Indeed, some possible examples to apply IBM Watson are improving the quality and effectiveness of public undergraduate education and helping to better deliver public services such as public safety, health and transportation
Teams of CUNY students will work through various milestones during the fall 2014 semester, while being mentored by IBM, CUNY faculty and other experts in the field. Teams of three to five students will present their preliminary concepts during Watson "boot camp" Oct. 24 and 25. The finalists will participate in a final round of presentations on Jan. 15, 2015, when cash prizes will be awarded to the top three teams.
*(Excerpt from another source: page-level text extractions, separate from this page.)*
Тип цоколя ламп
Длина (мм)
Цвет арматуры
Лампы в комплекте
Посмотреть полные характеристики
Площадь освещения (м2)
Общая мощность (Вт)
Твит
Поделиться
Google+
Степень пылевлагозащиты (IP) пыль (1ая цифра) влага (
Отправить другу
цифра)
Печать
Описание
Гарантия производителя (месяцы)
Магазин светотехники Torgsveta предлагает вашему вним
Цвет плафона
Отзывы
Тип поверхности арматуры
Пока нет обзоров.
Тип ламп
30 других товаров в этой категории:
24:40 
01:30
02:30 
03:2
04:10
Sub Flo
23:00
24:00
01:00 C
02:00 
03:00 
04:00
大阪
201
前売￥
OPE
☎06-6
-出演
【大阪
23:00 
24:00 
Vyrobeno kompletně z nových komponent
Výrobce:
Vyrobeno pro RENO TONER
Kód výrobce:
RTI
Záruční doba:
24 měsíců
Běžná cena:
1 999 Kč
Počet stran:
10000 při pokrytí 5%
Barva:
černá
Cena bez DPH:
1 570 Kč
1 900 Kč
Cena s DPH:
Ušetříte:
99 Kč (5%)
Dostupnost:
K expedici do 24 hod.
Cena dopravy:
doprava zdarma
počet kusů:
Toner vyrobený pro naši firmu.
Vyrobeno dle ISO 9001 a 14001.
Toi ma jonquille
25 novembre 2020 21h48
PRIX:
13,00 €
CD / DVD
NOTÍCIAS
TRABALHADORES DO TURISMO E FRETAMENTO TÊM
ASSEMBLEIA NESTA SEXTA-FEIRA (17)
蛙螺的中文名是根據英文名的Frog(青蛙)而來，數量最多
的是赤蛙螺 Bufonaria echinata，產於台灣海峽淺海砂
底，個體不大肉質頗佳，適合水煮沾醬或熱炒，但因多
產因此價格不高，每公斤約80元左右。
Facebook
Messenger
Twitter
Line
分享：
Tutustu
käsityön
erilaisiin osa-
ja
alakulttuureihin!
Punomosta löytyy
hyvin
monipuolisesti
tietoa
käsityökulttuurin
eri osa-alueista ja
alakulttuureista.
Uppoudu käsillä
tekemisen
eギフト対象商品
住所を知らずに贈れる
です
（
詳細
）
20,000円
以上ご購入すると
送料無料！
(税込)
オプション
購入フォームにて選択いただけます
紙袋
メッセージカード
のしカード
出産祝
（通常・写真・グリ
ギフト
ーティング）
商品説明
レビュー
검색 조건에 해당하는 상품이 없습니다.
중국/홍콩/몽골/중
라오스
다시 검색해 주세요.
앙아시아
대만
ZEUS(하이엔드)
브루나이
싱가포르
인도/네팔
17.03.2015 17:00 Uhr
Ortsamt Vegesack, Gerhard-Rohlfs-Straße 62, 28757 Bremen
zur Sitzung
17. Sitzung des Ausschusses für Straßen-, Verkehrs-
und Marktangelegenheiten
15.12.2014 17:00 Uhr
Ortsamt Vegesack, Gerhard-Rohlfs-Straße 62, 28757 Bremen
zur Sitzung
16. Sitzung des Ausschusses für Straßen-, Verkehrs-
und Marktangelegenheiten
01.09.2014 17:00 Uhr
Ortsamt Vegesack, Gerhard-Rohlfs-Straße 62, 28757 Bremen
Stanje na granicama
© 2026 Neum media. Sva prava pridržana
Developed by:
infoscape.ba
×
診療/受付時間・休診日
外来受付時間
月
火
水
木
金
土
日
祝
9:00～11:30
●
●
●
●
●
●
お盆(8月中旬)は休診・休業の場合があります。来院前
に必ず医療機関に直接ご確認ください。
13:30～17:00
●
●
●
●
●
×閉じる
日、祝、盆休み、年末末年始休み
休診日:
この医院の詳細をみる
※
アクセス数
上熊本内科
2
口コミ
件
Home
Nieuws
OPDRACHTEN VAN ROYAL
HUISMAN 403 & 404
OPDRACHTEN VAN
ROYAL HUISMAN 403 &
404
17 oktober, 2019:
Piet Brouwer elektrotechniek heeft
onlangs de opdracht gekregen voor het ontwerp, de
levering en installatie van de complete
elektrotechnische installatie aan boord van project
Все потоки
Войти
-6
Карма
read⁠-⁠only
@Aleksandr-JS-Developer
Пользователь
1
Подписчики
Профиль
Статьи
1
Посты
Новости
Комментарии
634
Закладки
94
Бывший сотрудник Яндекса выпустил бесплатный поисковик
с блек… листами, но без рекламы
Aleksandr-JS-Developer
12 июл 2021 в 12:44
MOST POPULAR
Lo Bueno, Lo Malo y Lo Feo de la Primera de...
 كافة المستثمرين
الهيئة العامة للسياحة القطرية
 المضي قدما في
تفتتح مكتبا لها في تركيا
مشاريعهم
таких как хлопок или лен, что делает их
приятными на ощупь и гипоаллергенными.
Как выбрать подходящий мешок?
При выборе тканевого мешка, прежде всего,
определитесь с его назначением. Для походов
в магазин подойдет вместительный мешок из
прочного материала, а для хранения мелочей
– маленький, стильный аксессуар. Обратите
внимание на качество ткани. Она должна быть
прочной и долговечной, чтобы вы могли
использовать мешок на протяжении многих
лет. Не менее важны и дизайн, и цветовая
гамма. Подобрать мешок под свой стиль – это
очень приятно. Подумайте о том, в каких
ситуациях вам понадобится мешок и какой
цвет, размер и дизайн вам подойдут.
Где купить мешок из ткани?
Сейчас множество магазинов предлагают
IBM has made the rounds with Watson at major universities around the country, and Big Blue has been working with these schools to include Watson-related curricula. In 2012, IBM sponsored a case competition at the University of Rochester (UR) Simon School of Business. In that competition, 25 MBA and master of science students with concentrations ranging from marketing and business consulting to finance and entrepreneurship competed in teams submitting seven proposals outlining how Watson's technology could be applied to solve complex challenges in the transportation, energy, retail and public sector industries.
According to the U.S. Bureau of Labor Statistics, there will be a 24 percent increase in demand for professionals with management analysis skills over the next eight years. The McKinsey Global Institute
projects a need for approximately 190,000 more workers with analytics expertise and 1.5 million more data-savvy managers in the United States.
Also in 2012, IBM and Michigan State University joined up to offer the first-ever Watson case study curriculum. The collaboration was part of an ongoing effort to expand and strengthen student skills and understanding of big data
to meet the growing demand for highly skilled analytics workers. IBM has been hosting Watson case competitions
and has established project-focused classes
with universities. Back then, IBM also completed its first Watson internship program
where students experimented with new ways the Watson system could be applied to societal challenges.
And in a Watson case competition at Cornell University, 55 Cornell business and computer science students worked as part of mock IBM Watson commercialization teams, each charged with selecting an industry and developing an application that could best use the IBM Watson system in a real-life business environment.
IBM also opened Watson up to even greater numbers of competitors earlier this year when the company launched the IBM Watson Mobile Developer Challenge
at the Mobile World Congress in Barcelona last February. The IBM Watson Mobile Developer Challenge was a global competition to encourage developers to create mobile consumer and business apps powered by Watson.
Teams spanning 18 industries from 43 countries submitted more than 400 business concepts that demonstrated how cognitive computing innovations can tackle some of the most challenging societal and business problems. The submissions addressed a wide range of issues, including micro-finance
in developing economies, early education learning, and remote diagnosis and treatment using evidence-based health protocols.
In June, IBM named three winners
of the competition: GenieMD
, Majestyk Apps
and Red Ant
. The winners each will receive support from IBM to advance their concepts into the market. When IBM launched the IBM Watson Group
last January, it also announced $100 million in venture investments to support an ecosystem of entrepreneurs developing Watson-powered apps.